Problem to solve
Write a continuation of the passage on medicines and fitness to drive, starting right after its last sentence.

Selected extract
══════

What follows is the information to be provided and recorded in the clinical records regarding medicines, driving and fitness to drive from the European Union DRUID project [24]: “WP 7 Partners have discussed that in situations where physicians will advise a patient to start driving again after a period in which the advice was given not to drive while using the medicine, specific procedures are recommended to structure the consultation and to manage the risk of litigation in case an accident could occur.

Recommendation 8: It is recommended that the following actions are taken during the consultation:

  1. 1.

    Advise not to combine (psychotropic) medication without the advice of a physician or pharmacist and to avoid the combination with alcohol.

  2. 2.

    Check whether the patient is willing and able to follow the treatment plan and explain the patient’s liability in case the patient is non-compliant to the treatment plan.

  3. 3.

    Advise the patient to be aware of possible side-effects and to refrain from driving in case these side-effects occur.

  4. 4.

    Advise the patient to report on these side-effects during a follow up visit.

And furthermore documentation of the following items in the patient’s medical record:

  1. 1.

    Tests performed and/or information gathered in assessing fitness to drive.

  2. 2.

    Assessment of patient’s decision-making competence based on advice given.

  3. 3.

    Patient’s understanding of impairing properties of the medication.

  4. 4.

    Specific actions to achieve fitness to drive (changes in medication or instructions for use).

  5. 5.

    Follow up visit for evaluation of interventions (advice given, self assessment of patient)” [24].

══════

[Camera calibration data]
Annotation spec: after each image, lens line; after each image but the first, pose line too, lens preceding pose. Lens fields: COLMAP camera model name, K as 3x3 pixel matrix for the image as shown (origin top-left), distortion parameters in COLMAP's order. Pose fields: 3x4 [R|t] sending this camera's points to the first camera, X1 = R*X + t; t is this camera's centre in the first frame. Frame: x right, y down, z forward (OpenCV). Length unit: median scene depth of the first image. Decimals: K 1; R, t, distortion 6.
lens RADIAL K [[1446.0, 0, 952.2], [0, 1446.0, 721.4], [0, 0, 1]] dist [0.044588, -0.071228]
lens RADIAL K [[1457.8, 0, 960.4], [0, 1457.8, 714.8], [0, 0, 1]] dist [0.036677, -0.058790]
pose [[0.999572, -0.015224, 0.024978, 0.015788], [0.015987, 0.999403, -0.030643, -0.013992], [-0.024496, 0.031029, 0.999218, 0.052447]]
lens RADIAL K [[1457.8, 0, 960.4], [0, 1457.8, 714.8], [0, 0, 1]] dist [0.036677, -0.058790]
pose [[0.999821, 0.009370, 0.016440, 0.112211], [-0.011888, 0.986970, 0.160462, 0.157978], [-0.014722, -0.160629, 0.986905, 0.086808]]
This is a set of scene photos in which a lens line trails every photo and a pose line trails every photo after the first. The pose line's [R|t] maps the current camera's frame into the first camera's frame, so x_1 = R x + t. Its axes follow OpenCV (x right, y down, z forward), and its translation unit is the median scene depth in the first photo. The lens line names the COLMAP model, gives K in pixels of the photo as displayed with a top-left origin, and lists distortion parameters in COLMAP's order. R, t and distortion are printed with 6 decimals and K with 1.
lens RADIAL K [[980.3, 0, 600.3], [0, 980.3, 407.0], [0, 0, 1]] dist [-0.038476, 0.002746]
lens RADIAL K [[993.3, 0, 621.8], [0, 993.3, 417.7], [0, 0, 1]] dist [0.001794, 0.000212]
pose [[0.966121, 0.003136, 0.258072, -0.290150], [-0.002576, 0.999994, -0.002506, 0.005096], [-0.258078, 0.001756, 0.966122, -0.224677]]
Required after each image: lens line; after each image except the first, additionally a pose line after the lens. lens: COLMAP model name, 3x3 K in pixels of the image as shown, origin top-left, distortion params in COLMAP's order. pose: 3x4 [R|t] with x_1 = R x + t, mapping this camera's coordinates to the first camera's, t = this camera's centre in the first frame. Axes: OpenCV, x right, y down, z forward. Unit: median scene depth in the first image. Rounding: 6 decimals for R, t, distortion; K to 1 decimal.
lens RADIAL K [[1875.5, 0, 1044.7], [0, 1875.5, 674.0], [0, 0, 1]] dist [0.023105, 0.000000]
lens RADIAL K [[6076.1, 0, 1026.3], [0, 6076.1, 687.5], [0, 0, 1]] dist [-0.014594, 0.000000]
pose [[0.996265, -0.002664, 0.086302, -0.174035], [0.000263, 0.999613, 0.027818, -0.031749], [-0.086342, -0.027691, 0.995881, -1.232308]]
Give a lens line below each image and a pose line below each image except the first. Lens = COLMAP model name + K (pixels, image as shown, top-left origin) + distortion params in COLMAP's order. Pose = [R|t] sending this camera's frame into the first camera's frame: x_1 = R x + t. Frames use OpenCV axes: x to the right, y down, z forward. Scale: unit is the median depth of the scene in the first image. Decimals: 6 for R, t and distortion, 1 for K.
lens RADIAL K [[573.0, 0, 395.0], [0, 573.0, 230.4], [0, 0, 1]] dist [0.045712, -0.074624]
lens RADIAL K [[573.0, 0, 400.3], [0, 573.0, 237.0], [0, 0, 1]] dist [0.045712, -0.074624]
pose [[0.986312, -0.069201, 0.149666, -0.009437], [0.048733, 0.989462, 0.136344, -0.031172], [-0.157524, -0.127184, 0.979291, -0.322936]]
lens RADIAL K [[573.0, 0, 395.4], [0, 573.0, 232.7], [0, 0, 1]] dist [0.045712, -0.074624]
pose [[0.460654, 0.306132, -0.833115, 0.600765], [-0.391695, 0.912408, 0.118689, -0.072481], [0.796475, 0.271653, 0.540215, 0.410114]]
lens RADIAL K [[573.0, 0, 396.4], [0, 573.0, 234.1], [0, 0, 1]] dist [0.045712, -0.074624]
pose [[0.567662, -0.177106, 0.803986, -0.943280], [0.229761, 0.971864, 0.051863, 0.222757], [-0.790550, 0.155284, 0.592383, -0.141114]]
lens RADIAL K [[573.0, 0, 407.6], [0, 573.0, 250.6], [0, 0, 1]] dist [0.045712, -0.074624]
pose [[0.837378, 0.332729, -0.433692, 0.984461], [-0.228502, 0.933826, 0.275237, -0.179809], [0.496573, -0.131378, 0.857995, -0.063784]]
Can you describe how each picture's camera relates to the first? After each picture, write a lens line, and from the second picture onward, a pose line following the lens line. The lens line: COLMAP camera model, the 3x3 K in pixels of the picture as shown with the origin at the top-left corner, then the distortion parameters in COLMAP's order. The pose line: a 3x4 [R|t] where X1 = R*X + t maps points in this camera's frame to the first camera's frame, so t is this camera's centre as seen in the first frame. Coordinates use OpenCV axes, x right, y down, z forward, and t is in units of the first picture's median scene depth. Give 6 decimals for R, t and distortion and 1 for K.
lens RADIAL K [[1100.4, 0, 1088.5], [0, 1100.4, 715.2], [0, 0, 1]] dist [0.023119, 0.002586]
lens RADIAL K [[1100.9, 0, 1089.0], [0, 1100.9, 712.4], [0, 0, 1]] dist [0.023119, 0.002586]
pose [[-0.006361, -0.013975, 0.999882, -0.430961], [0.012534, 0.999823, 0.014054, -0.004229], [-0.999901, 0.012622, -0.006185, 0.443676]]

══════

Answer to the exercise
Opioid Agonist Therapy programs have resulted in a marked reduction in drug use, with a significant positive impact, among other variables, on the patient’s criminal behavior [1]. Therefore, these programs are not only able to manage medico-health issues but also specific sociopolitical problems, such as illicit drug use and crime [25]. Several factors, such as prior criminal activity and employment status, as well as treatment compliance and length, seem to be associated with post-treatment outcome in terms of illicit drug use and criminality [1]; thus the importance of assessing the patient’s status regarding the predicting variables before treatment, and of ensuring compliance. Knowing these factors opens up the possibility of adjusting treatment length depending on the individual patient’s risk and applying additional therapy/measures if necessary. The success of treatment, measured in crime reduction, also has important economic implications. Treatment reduces the costs of drug-related crime, criminal justice costs and theft by 4 to 7 dollars per dollar invested, and when health care savings are added in, total savings can exceed costs by a ratio of 12 to 1 [26].

The limitations of the study have already been mentioned in a previous report [11]. However, regarding the current study, it should be mentioned that information on driving was limited, lacking information on other key issues like exposure (km driven).

In conclusion, more than half the opioid dependent patients in Spanish centers drove on a regular basis, despite being on methadone Opioid Agonist Therapy, and usual drivers showed more frequent drunk driving and major driving violations than non-usual drivers. However, driving was associated with fewer legal problems, since it is probably a normalization factor for the patient, and in some cases, necessary for his/her work. Additional measures should be taken to ensure safe driving in these patients. Driving is a good prognostic factor for the social integration of the patients and policies should be implemented to enable these patients to drive safely under medical authorization. Healthcare professionals should be aware of this problem and become more involved, providing patients with the information and necessary prescription [24]. The legal status was assessed and can be used to measure the effectiveness of the Opioid Agonist Therapy programs applied and to compare this population with other groups of opioid dependent patients.